Позже власти то запрещали статьи Ростовского, то опять он бурно печатался. Для меня Семен Николаевич вынырнул из небытия уже вскоре после войны. Что мы о нем знали? Ничего.
Он появлялся то у нас, то у Беспалова, то у других общих знакомых. Писал и в «Новом времени», и в «Литгазете», и в редакциях Радиокомитета.
Только в 1988 году в латвийском журнале «Даугава», который в Москве воспринимался чуть ли не как «тамиздат», известный международник Виталий Кобыш141 и сам Семен Николаевич попытались рассказать о прошлом Эрнста Генри.

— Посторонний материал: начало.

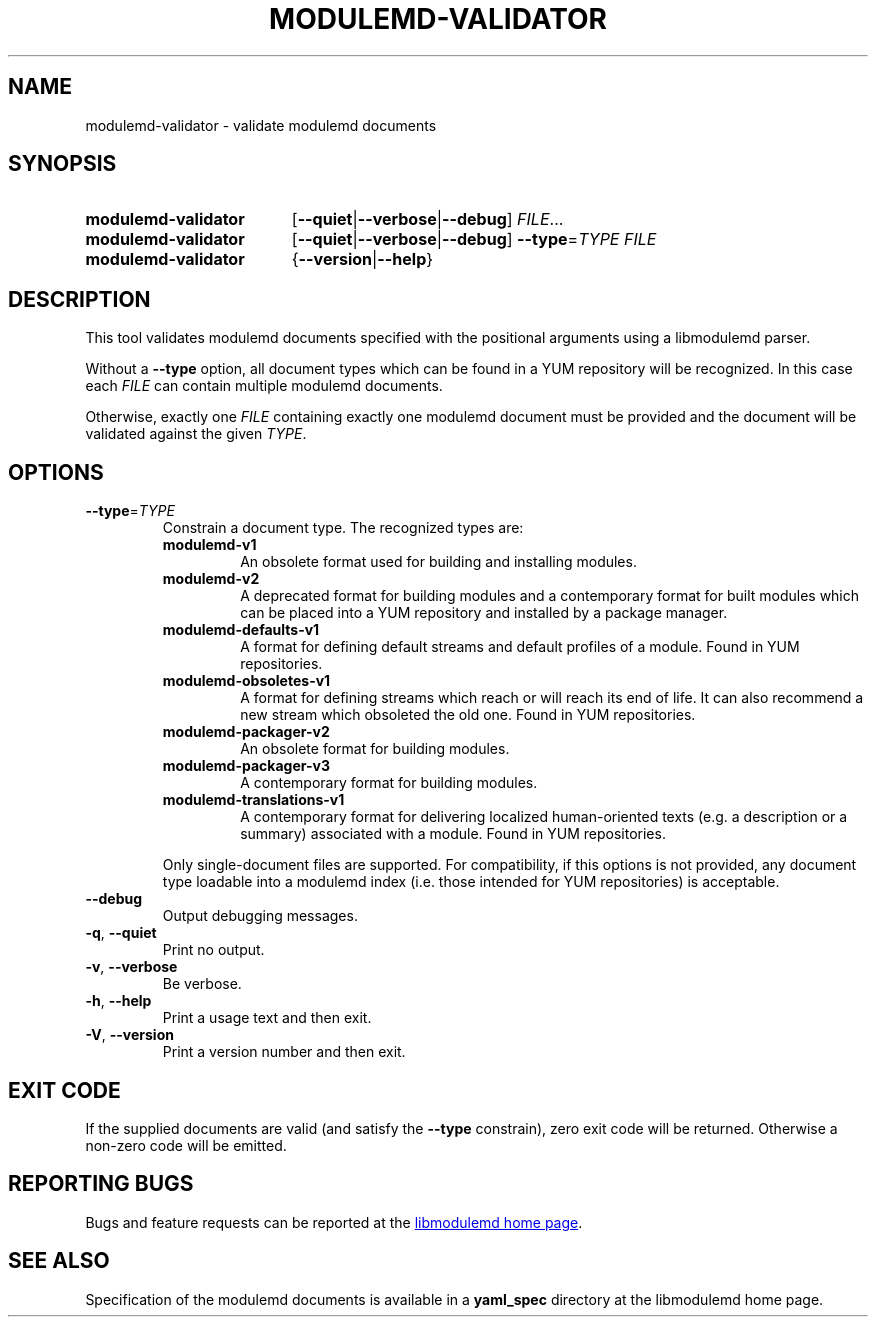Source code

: .TH MODULEMD-VALIDATOR "1" "" "libmodulemd" "User Commands"
.SH NAME
modulemd-validator \- validate modulemd documents
.SH SYNOPSIS
.SY modulemd\-validator
[\fB\-\-quiet\fP|\fB\-\-verbose\fP|\fB\-\-debug\fP]
\fIFILE\fP\&.\|.\|.\&
.SY modulemd\-validator
[\fB\-\-quiet\fP|\fB\-\-verbose\fP|\fB\-\-debug\fP]
\fB\-\-type\fP=\fITYPE\fP
.I FILE
.SY modulemd\-validator
{\fB\-\-version\fP|\fB\-\-help\fP}
.YS
.SH DESCRIPTION
This tool validates modulemd documents specified with the positional arguments
using a libmodulemd parser.
.P
Without a \fB--type\fP option, all document types which can be found in a\~YUM
repository will be recognized. In this case each \fIFILE\fP can contain
multiple modulemd documents.
.P
Otherwise, exactly one \fIFILE\fP containing exactly one modulemd document must be
provided and the document will be validated against the given \fITYPE\fP.
.SH OPTIONS
.TP
\fB\-\-type\fP=\fI\,TYPE\/\fP
Constrain a document type. The recognized types are:
.RS
.TP
.B modulemd\-v1
An obsolete format used for building and installing modules.
.TP
.B modulemd\-v2
A deprecated format for building modules and a contemporary format for built
modules which can be placed into a\~YUM repository and installed by a package
manager.
.TP
.B modulemd\-defaults\-v1
A format for defining default streams and default profiles of a module. Found
in YUM repositories.
.TP
.B modulemd\-obsoletes\-v1
A format for defining streams which reach or will reach its end of
life. It can also recommend a new stream which obsoleted the old one. Found in
YUM repositories.
.TP
.B modulemd\-packager\-v2
An obsolete format for building modules.
.TP
.B modulemd\-packager\-v3
A contemporary format for building modules.
.TP
.B modulemd\-translations\-v1
A contemporary format for delivering localized human-oriented texts (e.\|g.\&
a description or a summary) associated with a module. Found in YUM
repositories.
.RE
.IP
Only single\-document files are supported.
For compatibility, if this options is not provided, any document type loadable
into a modulemd index (i.\|e.\& those intended for YUM repositories) is
acceptable.
.TP
\fB\-\-debug\fP
Output debugging messages.
.TP
\fB\-q\fP, \fB\-\-quiet\fP
Print no output.
.TP
\fB\-v\fP, \fB\-\-verbose\fP
Be verbose.
.TP
\fB\-h\fP, \fB\-\-help\fP
Print a usage text and then exit.
.TP
\fB\-V\fP, \fB\-\-version\fP
Print a version number and then exit.
.SH EXIT CODE
If the supplied documents are valid (and satisfy the \fB--type\fP constrain),
zero exit code will be returned.  Otherwise a non-zero code will be emitted.
.SH REPORTING BUGS
Bugs and feature requests can be reported at the
.UR https\://github.com/fedora-modularity/libmodulemd
libmodulemd home page
.UE .
.SH SEE ALSO
Specification of the modulemd documents is available in a \fByaml_spec\fP directory at the
libmodulemd home page.

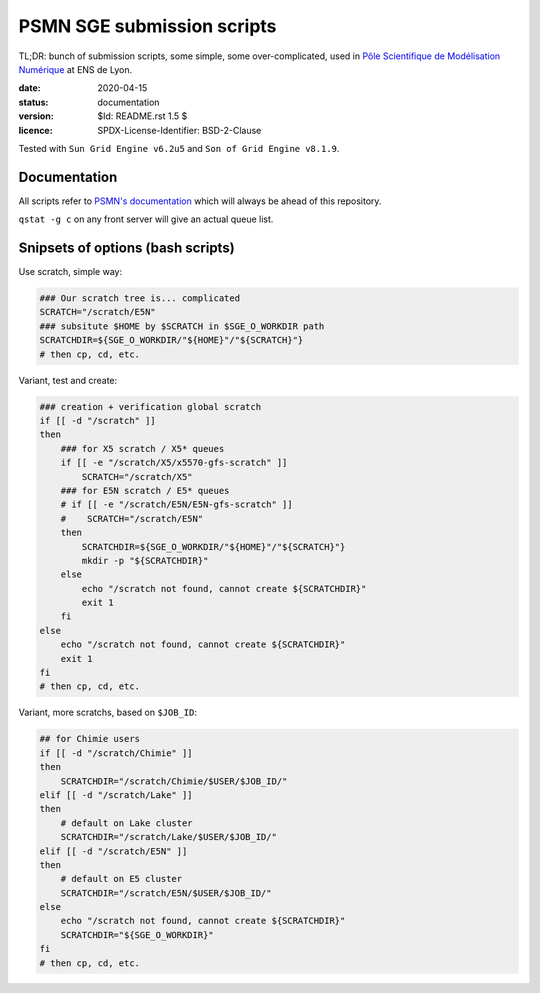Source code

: ===========================
PSMN SGE submission scripts
===========================

TL;DR: bunch of submission scripts, some simple, some over-complicated, used in `Pôle Scientifique de Modélisation Numérique <http://www.ens-lyon.fr/PSMN/>`_ at ENS de Lyon.

:date: 2020-04-15
:status: documentation
:version: $Id: README.rst 1.5 $
:licence: SPDX-License-Identifier: BSD-2-Clause

Tested with ``Sun Grid Engine v6.2u5`` and ``Son of Grid Engine v8.1.9``.


Documentation
=============

All scripts refer to `PSMN's documentation <http://www.ens-lyon.fr/PSMN/doku.php?id=documentation:accueil>`_ which will always be ahead of this repository.

``qstat -g c`` on any front server will give an actual queue list.


Snipsets of options (bash scripts)
==================================


Use scratch, simple way:

.. code-block:: bash

    ### Our scratch tree is... complicated
    SCRATCH="/scratch/E5N"
    ### subsitute $HOME by $SCRATCH in $SGE_O_WORKDIR path
    SCRATCHDIR=${SGE_O_WORKDIR/"${HOME}"/"${SCRATCH}"}
    # then cp, cd, etc.


Variant, test and create:

.. code-block:: bash

    ### creation + verification global scratch
    if [[ -d "/scratch" ]]
    then
        ### for X5 scratch / X5* queues
        if [[ -e "/scratch/X5/x5570-gfs-scratch" ]]
            SCRATCH="/scratch/X5"
        ### for E5N scratch / E5* queues
        # if [[ -e "/scratch/E5N/E5N-gfs-scratch" ]]
        #    SCRATCH="/scratch/E5N"
        then
            SCRATCHDIR=${SGE_O_WORKDIR/"${HOME}"/"${SCRATCH}"}
            mkdir -p "${SCRATCHDIR}"
        else
            echo "/scratch not found, cannot create ${SCRATCHDIR}"
            exit 1
        fi
    else
        echo "/scratch not found, cannot create ${SCRATCHDIR}"
        exit 1
    fi
    # then cp, cd, etc.

Variant, more scratchs, based on ``$JOB_ID``:

.. code-block:: bash

    ## for Chimie users
    if [[ -d "/scratch/Chimie" ]]
    then
        SCRATCHDIR="/scratch/Chimie/$USER/$JOB_ID/"
    elif [[ -d "/scratch/Lake" ]]
    then
        # default on Lake cluster
        SCRATCHDIR="/scratch/Lake/$USER/$JOB_ID/"
    elif [[ -d "/scratch/E5N" ]]
    then
        # default on E5 cluster
        SCRATCHDIR="/scratch/E5N/$USER/$JOB_ID/"
    else
        echo "/scratch not found, cannot create ${SCRATCHDIR}"
        SCRATCHDIR="${SGE_O_WORKDIR}"
    fi
    # then cp, cd, etc.


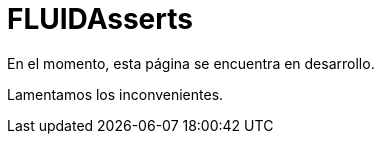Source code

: :slug: fluidasserts/
:description: TODO
:keywords: TODO

= FLUIDAsserts

En el momento, esta página se encuentra en desarrollo.

Lamentamos los inconvenientes.

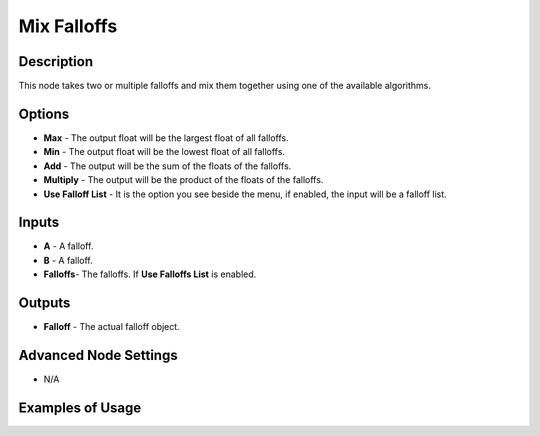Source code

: Mix Falloffs
============

Description
-----------

This node takes two or multiple falloffs and mix them together using one of the available algorithms.

.. image:: images/mix_falloffs_node.png
   :width: 160pt

Options
-------

- **Max** - The output float will be the largest float of all falloffs.
- **Min** - The output float will be the lowest float of all falloffs.
- **Add** - The output will be the sum of the floats of the falloffs.
- **Multiply** - The output will be the product of the floats of the falloffs.
- **Use Falloff List** - It is the option you see beside the menu, if enabled, the input will be a falloff list.

Inputs
------

- **A** - A falloff.
- **B** - A falloff.
- **Falloffs**- The falloffs. If **Use Falloffs List** is enabled.

Outputs
-------

- **Falloff** - The actual falloff object.

Advanced Node Settings
----------------------

- N/A

Examples of Usage
-----------------

.. image:: gifs/mix_falloffs_node_example.gif
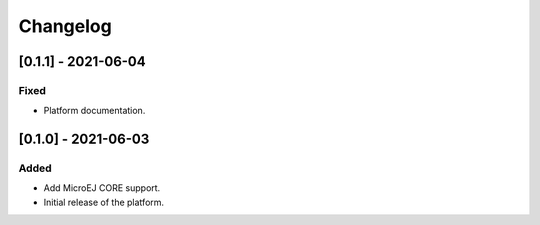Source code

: ..
    Copyright 2021 MicroEJ Corp. All rights reserved.
    This library is provided in source code for use, modification and test, subject to license terms.
    Any modification of the source code will break MicroEJ Corp. warranties on the whole library.

===========
 Changelog
===========

----------------------
 [0.1.1] - 2021-06-04
----------------------

Fixed
=====

- Platform documentation.

----------------------
 [0.1.0] - 2021-06-03
----------------------

Added
=====

- Add MicroEJ CORE support.
- Initial release of the platform.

Естественно, ни о какой полной биографии речи не шло. Где родился? Прочерк. Кто были отец с матерью? Прочерк. Где учился? Опять прочерк. Из биографических данных Кобыш приводит только одну: год рождения 1904-й. И тут же рассказывает, что в 1923 году, побывав в Турции, Ростовский написал книгу «Анкара». Иными словами, уже был послан в Турцию, уже успел разобраться с кемалийской революцией 1918 года и с политикой ее главы Ататюрка. И издал в Германии свою книгу. И все это в 19 лет. Вернее, в 18. Все-таки год ушел, наверное, на написание «Анкары».